• **Given problem 1**:
Answer these three questions using the guide to the Dark Web:
(a) Which search engines does the guide give as examples of ones that index the Clear Web?
(b) What is the most common method of entering the Dark Web?
(c) What is Onion networking designed to resist?
• **Given problem 2**: Rewrite the part of the guide to the Dark Web that opens with the words "You can't use" and closes with "communicating with whom.", putting "monitoring" in place of "surveillance".
• **Given problem 3**: Carry on the guide to the Dark Web from the last sentence it shows.

• **Source passage**:

Showing posts with label cryptography. Show all posts
    Showing posts with label cryptography. Show all posts
  • A basic guide to the Internet's underbelly -- the Dark Web.




    Deep or Dark?

    There's a difference between the "Deep Web" and "Dark Web." While the "Clear Web" is the surface area which is indexed by search engines such as Google and Yahoo, the Deep Web is an area search engines can't crawl for or index. Plunging in further, the Dark Web is a small area within the Deep Web which is intentionally hidden from discovery.


    How do you access the Dark Web?

    You can't use standard access methods to gain entry into the Dark Web. The most common method is through the Tor network, an anonymous network created from nodes which disguise online activity. In order to use Tor, you need the Tor browser, and may also need to be issued an invitation to access certain .onion domains hidden within the Dark Web.


    Wait, .onion domains?

    An .onion address is the result of Onion networking -- low-latency communication designed to resist traffic analysis and surveillance. The use of Onion networking is not a perfect solution to maintain anonymity, but it does help disguise who is communicating with whom.

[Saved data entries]
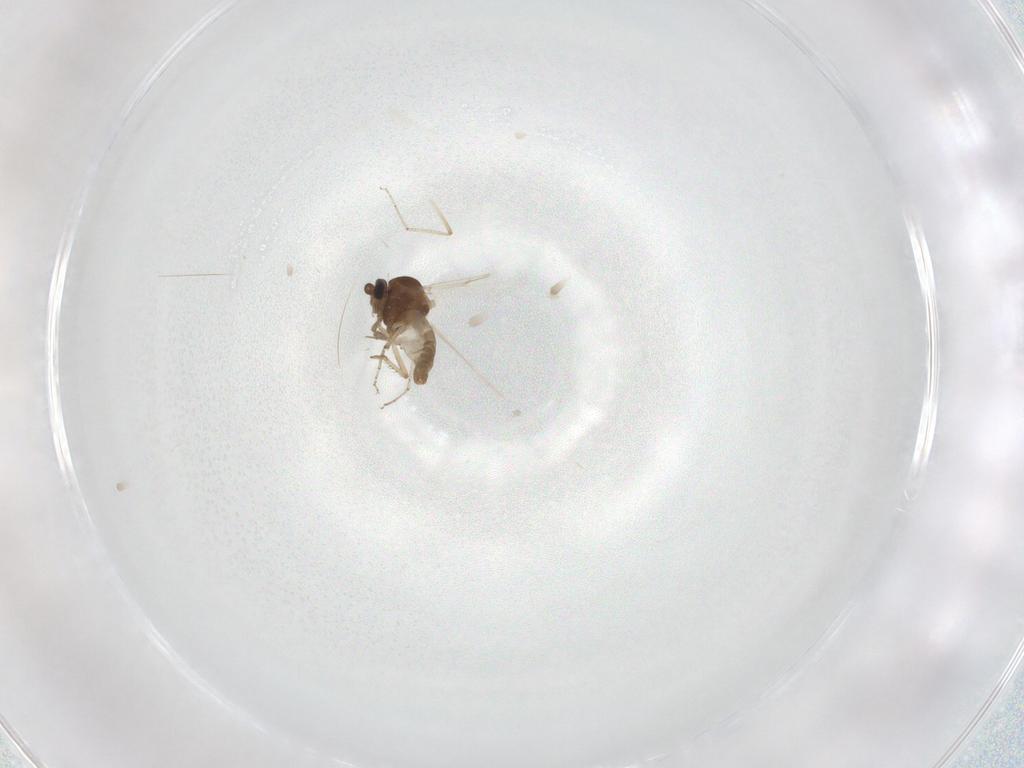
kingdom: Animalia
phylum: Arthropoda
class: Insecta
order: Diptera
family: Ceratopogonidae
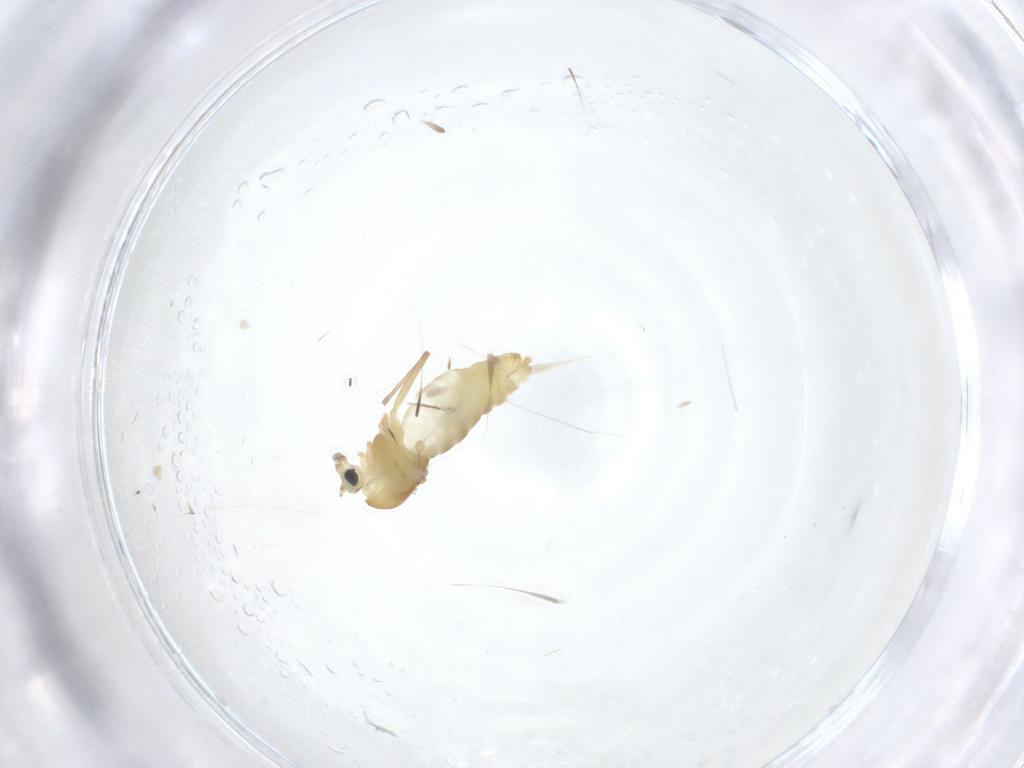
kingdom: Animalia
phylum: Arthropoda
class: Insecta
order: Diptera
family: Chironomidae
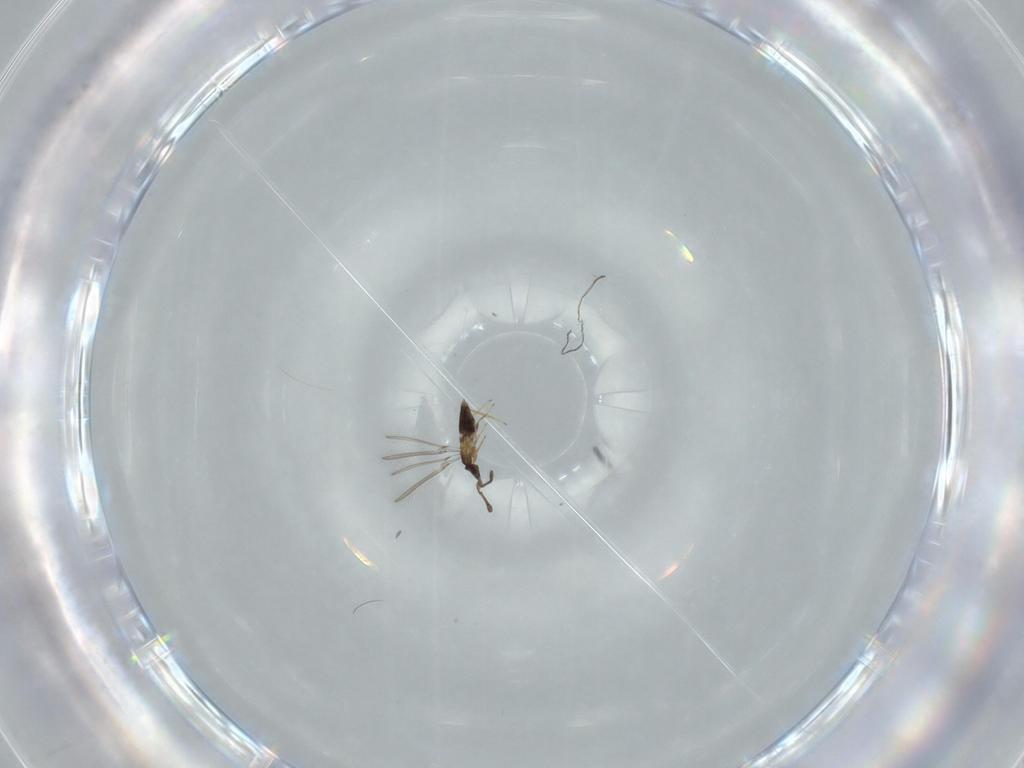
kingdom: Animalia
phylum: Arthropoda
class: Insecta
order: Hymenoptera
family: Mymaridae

• **Written response 1**:
(a) Google and Yahoo.
(b) Through the Tor network.
(c) Traffic analysis and surveillance.

• **Written response 2**:
You can't use standard access methods to gain entry into the Dark Web. The most common method is through the Tor network, an anonymous network created from nodes which disguise online activity. In order to use Tor, you need the Tor browser, and may also need to be issued an invitation to access certain .onion domains hidden within the Dark Web.


    Wait, .onion domains?

    An .onion address is the result of Onion networking -- low-latency communication designed to resist traffic analysis and monitoring. The use of Onion networking is not a perfect solution to maintain anonymity, but it does help disguise who is communicating with whom.

• **Written response 3**:
    It's not just drugs

    Many of us heard when the underground marketplace Silk Road, one of the largest hidden within the Tor network, was taken down following an investigation by US authorities. However, there are many more vendors peddling their wares within the Dark Web. While drugs are the most commonly-thought of when it comes to the secretive area, you can also purchase a plethora of other illegal goods. Weapons, porn, counterfeit money and fake identities, hacked accounts and even hitmen can be found if you have the cash. If someone annoys you, sending over a SWAT team as a "prank" is also possible.


    It's also something of an eBay for peculiar items.

    A quick browse and I could buy lifetime membership passes to popular services such as Netflix, old consoles, clothing, emulators and DVDs, a car or two and bulk weight loss pills. Technology is also popular -- there is a wealth of devices available -- both counterfeit and apparently legitimate -- if you know where to look.



    The Dark Web is used for more than buying and selling.

    So-called "ethical" hacking and political forums, archives of forbidden books, tips on how to care for your cat -- there are potentially thousands of private .onion addresses hosted which go beyond marketplaces.


    Trading is hardly safe or risk-free

    Whether you take a risk with buying bargain designer clothes on the Clear Web or sink a few Bitcoins in purchasing illegal items through the Dark Web, neither is risk-free.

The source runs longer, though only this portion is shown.